But I think there was almost sort of a shaming that happened where it was like, why are you still thinking about this?
Why are you still talking about this?
Move on.
And I don't think it's a good look.
I don't think it's a good message.
And I think, look, because I'm one of the people who wants to know what's going on.
I want to know who did this, who's behind it.
But I've looked at this and I've talked with a lot of people who I respect, people who are very intelligent.
And some of them have explained to me one of the best explanations I got was from a friend of mine who's kind of an insider and said to me, look, there's probably going to be a lot of people either named or adjacent to people who are named who are totally innocent.
But it's going to cast enough doubt and aspersions upon these people.
Some of them are our own probably elected Republican congresspeople that would cause us to possibly lose a majority.
And when you think about it, a lot of these people, again, not guilty of crimes, but there's going to be enough doubt cast upon them that it's simply not worth it to do it.
Now, I can actually respect that position.
What I don't like is that the messaging that's happening right now is move on, move on.
You know, there's something wrong with you if you're still talking about this.
I don't think that that's going to fly well with the people who are on the other side of that split that you're describing.
Yeah.
I mean, you know, even Alan Dorshowitz, who had made the comment just a couple of days ago that, you know, I've seen the list, he says, and I don't think he necessarily means that there is an actual somebody hand wrote out a list or kept a journal, but he goes, I know the names, but he goes, I'm prevented by court order for speaking about it.
And not only that, but I mean, I think Dershowitz has maintained for years that he himself was wrongly named or falsely accused of having a connection.
So there's a possibility here, isn't there, that there is a, that there's some me tooism going on or there are false accusations being made or there are maybe people who were associated with Epstein or with Epstein, but not necessarily part of any trafficking or prostitution ring of any kind.
So I guess all of that is, but what you're saying is, hey, whatever it is, why don't you come out and kind of give us the basic scoop?

§ **Action item A**
Copy every line of the dataset records word for word, omitting the pictures.
The transcript and the records come from unrelated sources.

Dataset records:
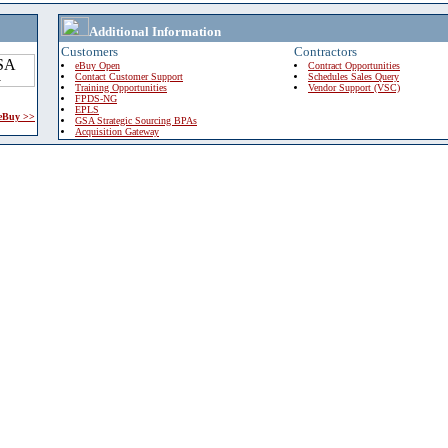
Additional Information
Customers
Contractors
eBuy Open
Contract Opportunities
Contact Customer Support
Schedules Sales Query
Training Opportunities
Vendor Support (VSC)
FPDS-NG
EPLS
 eBuy >>
GSA Strategic Sourcing BPAs
Acquisition Gateway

§ **Action item B**
Repeat the part of the transcript that opens with the words containing "What I don't" and closes with "having a connection.", word for word.

§ **Exercise solution A**
Additional Information
Customers
Contractors
eBuy Open
Contract Opportunities
Contact Customer Support
Schedules Sales Query
Training Opportunities
Vendor Support (VSC)
FPDS-NG
EPLS
 eBuy >>
GSA Strategic Sourcing BPAs
Acquisition Gateway

§ **Exercise solution B**
What I don't like is that the messaging that's happening right now is move on, move on.
You know, there's something wrong with you if you're still talking about this.
I don't think that that's going to fly well with the people who are on the other side of that split that you're describing.
Yeah.
I mean, you know, even Alan Dorshowitz, who had made the comment just a couple of days ago that, you know, I've seen the list, he says, and I don't think he necessarily means that there is an actual somebody hand wrote out a list or kept a journal, but he goes, I know the names, but he goes, I'm prevented by court order for speaking about it.
And not only that, but I mean, I think Dershowitz has maintained for years that he himself was wrongly named or falsely accused of having a connection.